Cansaço de assédios, de objetivação do “animal-mulher”, dos abusos de poder, da chantagem emocional, da figura da cuidadora gentil, da exploração do nosso tempo e dedicação, da tentativa de razia ao nosso corpo e mente. Saturação de quem torna públicas histórias desde sempre vociferadas, na intimidade e pesadelos, enquanto condição…. “filha, tens de sofrer e superar”. 

Demora a interiorizar o facto de tratar-se de uma doença social e estrutural, que conta milhares de anos. E num meio minúsculo, quem traz incómodos para a mesa-da-esplanada-onde-todos-se-conhecem, arranja sarilhos.  

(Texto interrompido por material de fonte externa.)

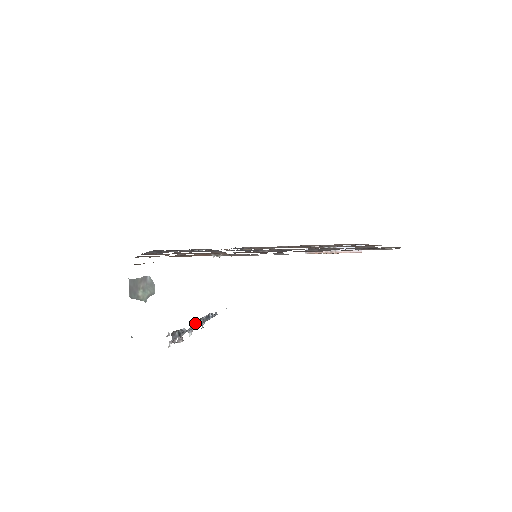
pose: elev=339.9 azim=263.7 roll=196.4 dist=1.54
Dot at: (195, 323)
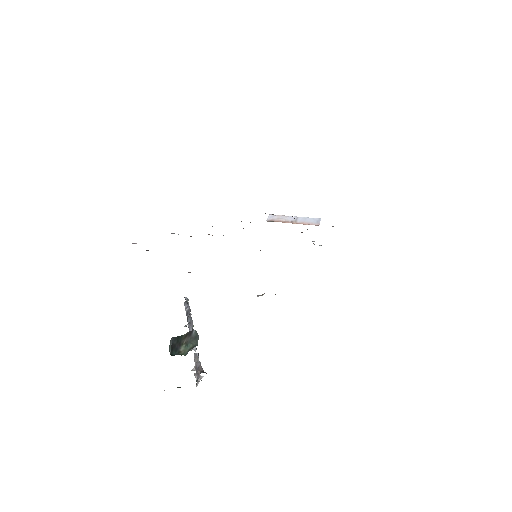
Dot at: occluded
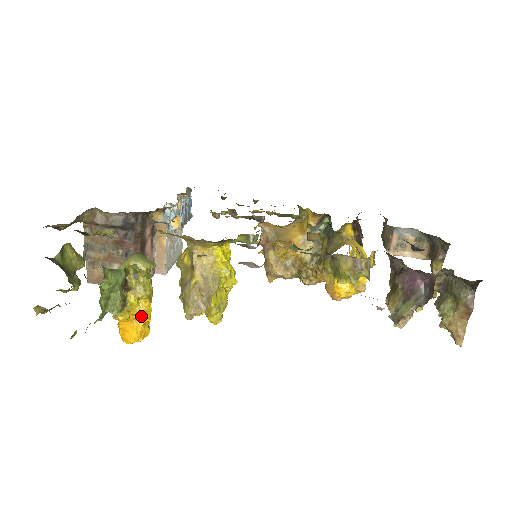
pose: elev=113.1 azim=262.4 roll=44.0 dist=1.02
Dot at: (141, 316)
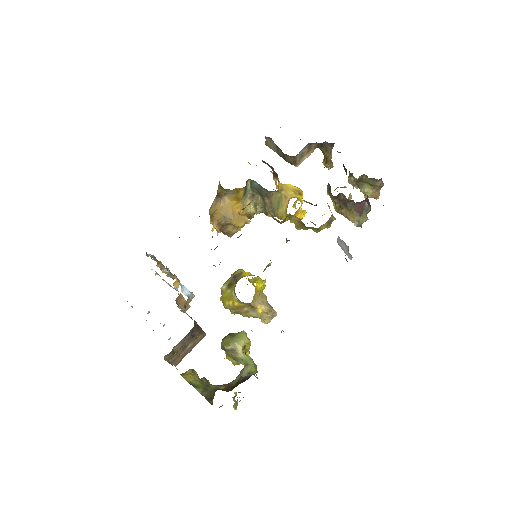
Dot at: occluded
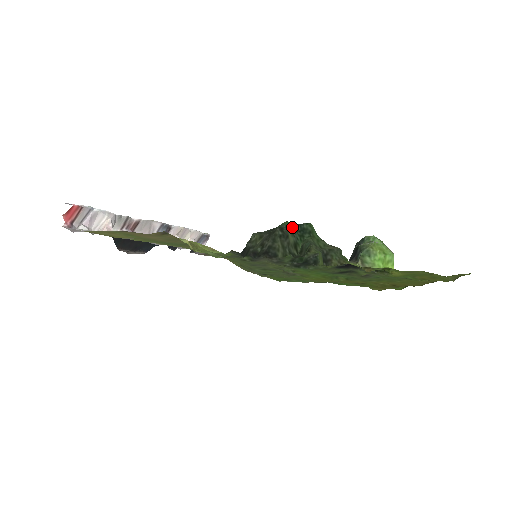
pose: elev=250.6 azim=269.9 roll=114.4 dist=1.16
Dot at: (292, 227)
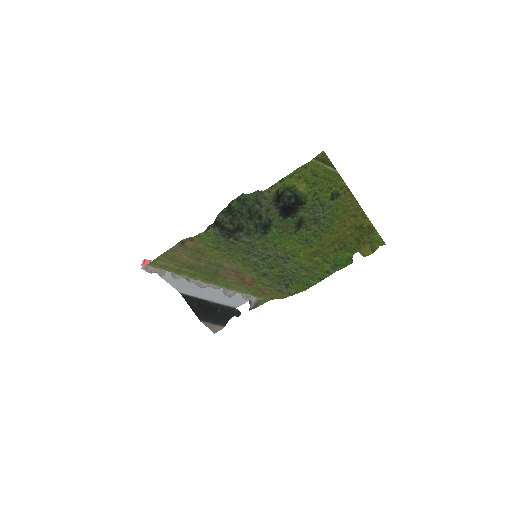
Dot at: (240, 205)
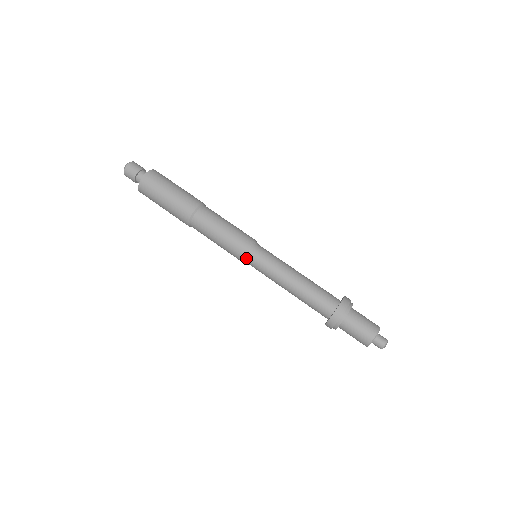
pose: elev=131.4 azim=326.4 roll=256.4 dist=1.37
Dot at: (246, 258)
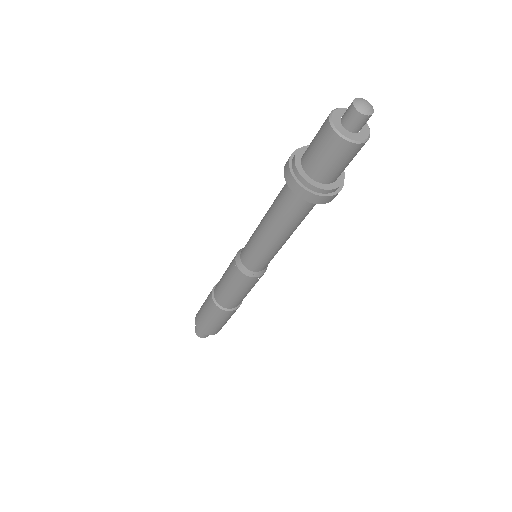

Sempre soubemos que é comum os poderes sintonizarem-se para derrubar as mais fracas, mas as resistências organizam-se melhor. Lembramo-nos da estratégia e colaboração das Martas para se libertarem da ditadura teocrática de Gileade na série Handmaid’s Tales.  Vai-se perdendo o medo da partilha pública da dor. E da raiva. 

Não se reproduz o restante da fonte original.